I’ve only spent one Tisha b’Av in Israel so far. Ever since then, Tisha b’Av is the day I feel most disjointed and apprehensive out of year. That summer, I was a counselor on a program called Counterpoint Israel. Eichah was read at Yemin Moshe, and the rest of the fast was spent on YU’s Israel Campus, where our two-week sleepaway camp for the youth village teenagers. the solemnity of the day was present, just as it was all those years I spent it in the United States, but there was a hint of hopefulness within it, at least, there was for me.
I didn’t know what to do about it. Today is not the day to be hopeful, it’s the day to mourn the many tragedies that stain our long history. I thought a lot about my Uncle Sam z”l, the last living family member of my great-grandparents’ generation. Before going to Israel for the summer, my sister and I had gone to Boston to visit him, to learn as much as we could about life in Czarist Russia, starting life all over again in America, serving as a US army chaplain in China, building a Jewish community from scratch in the post-war years, and sticking with it for decades after…within it all, sacrifices were made, families were lost, and as assimilation became easier, the faith so many had given everything for slowly began to fade. These events happened right before his eyes, year after year after year.
And yet, here I was, in Jerusalem, mourning the Temple’s destruction only miles from its site. I was surrounded my campers and colleagues from around the globe – the US, New Zealand, Australia, England, Ukraine, and Ethiopia. The journey to Israel had been painful for many, with loss along the way; nowhere does it say that Kibbutz Galiyot would be a pleasant process – and yet, here we were, on Israeli soil. So much sacrifice has gone into the possibility of that very moment, but it was happening. It was real. Is there any way not to feel some sense of hope in that situation?

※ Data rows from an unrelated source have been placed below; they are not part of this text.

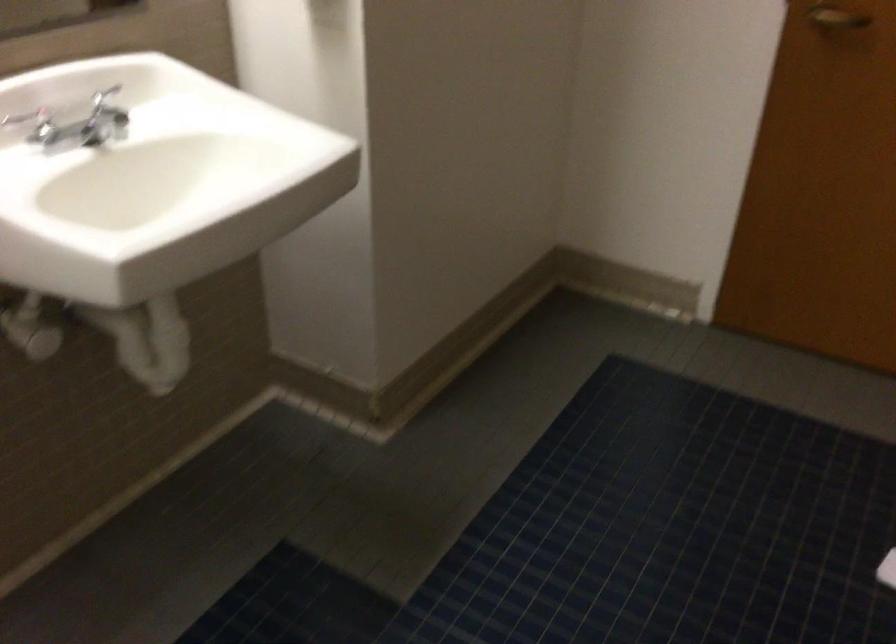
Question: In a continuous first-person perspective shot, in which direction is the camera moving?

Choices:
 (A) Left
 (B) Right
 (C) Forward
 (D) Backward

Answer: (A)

Rabbi Akiva didn’t let the sight of foxes strolling across the Temple grounds deter his faith. I’m no Rabbi Akiva, but seeing Jews from all over the world commemorating our losses together is just as prophetic as the Temple’s destruction. And on that Tisha b’Av, as we sat together in the hills of Jerusalem, I deeply felt that I was the right person, at the right place, at the right time.
I’ve remembered that feeling ever since, and it gives me one more reason to feel a loss on this day.